* [What to produce]: After finding the line containing "coffee cup [520,556,542,598]" below, please output that line and each following one through the line containing "book stack [598,537,688,605]", exactly as written.

* [Entries provided]:
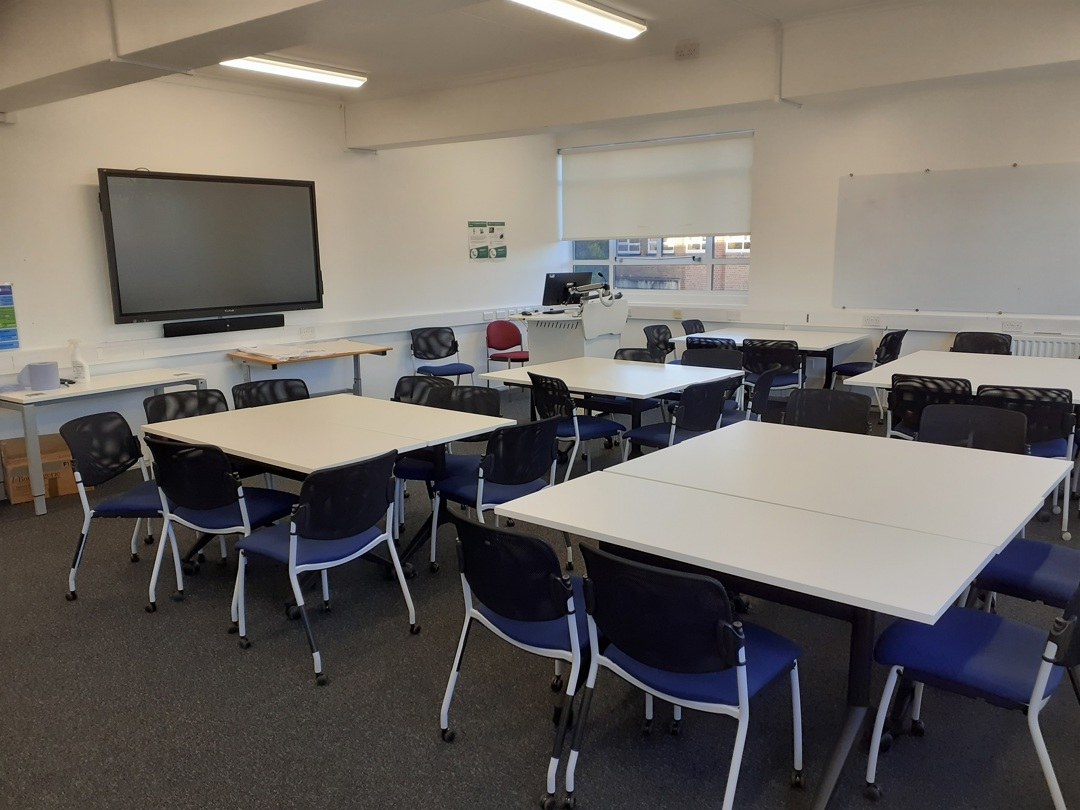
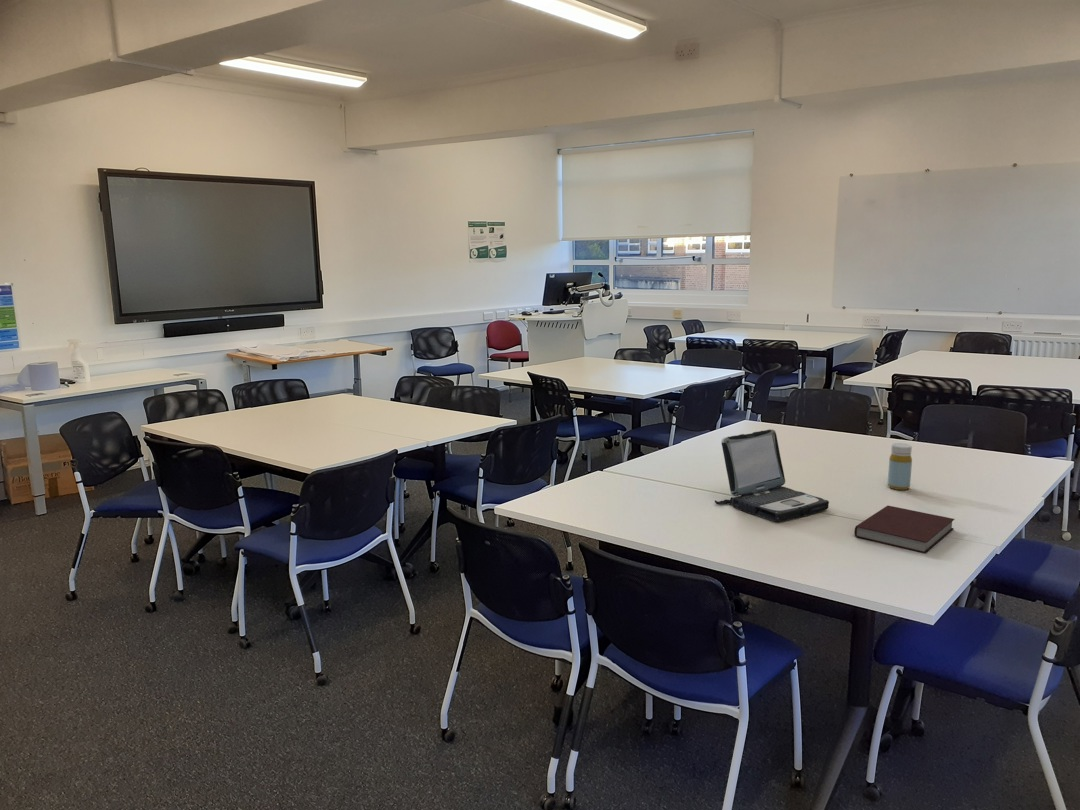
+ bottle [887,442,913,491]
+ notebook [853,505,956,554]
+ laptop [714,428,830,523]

...

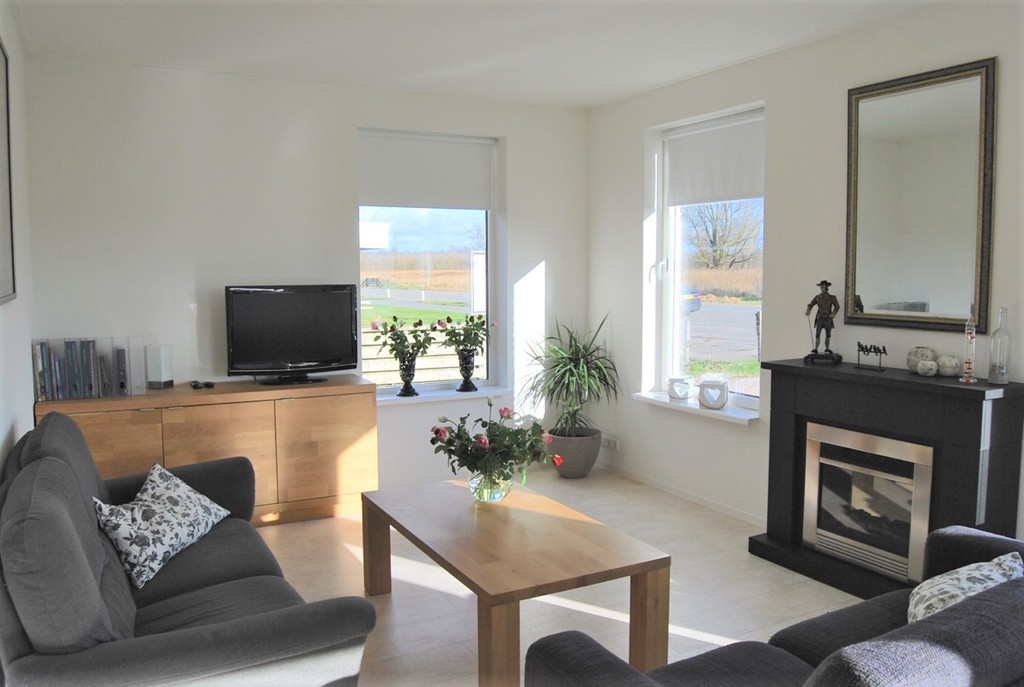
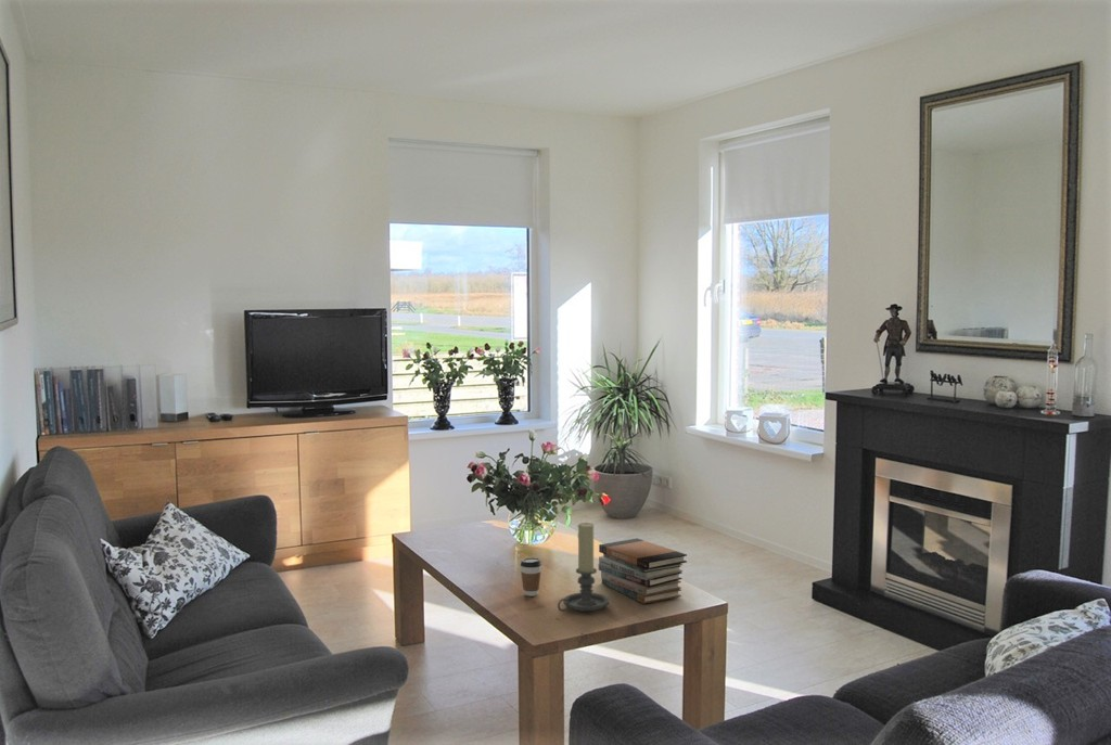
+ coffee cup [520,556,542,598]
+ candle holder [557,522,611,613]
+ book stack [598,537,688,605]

--

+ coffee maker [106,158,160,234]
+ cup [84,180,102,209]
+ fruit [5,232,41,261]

* [Answer box]:
+ coffee cup [520,556,542,598]
+ candle holder [557,522,611,613]
+ book stack [598,537,688,605]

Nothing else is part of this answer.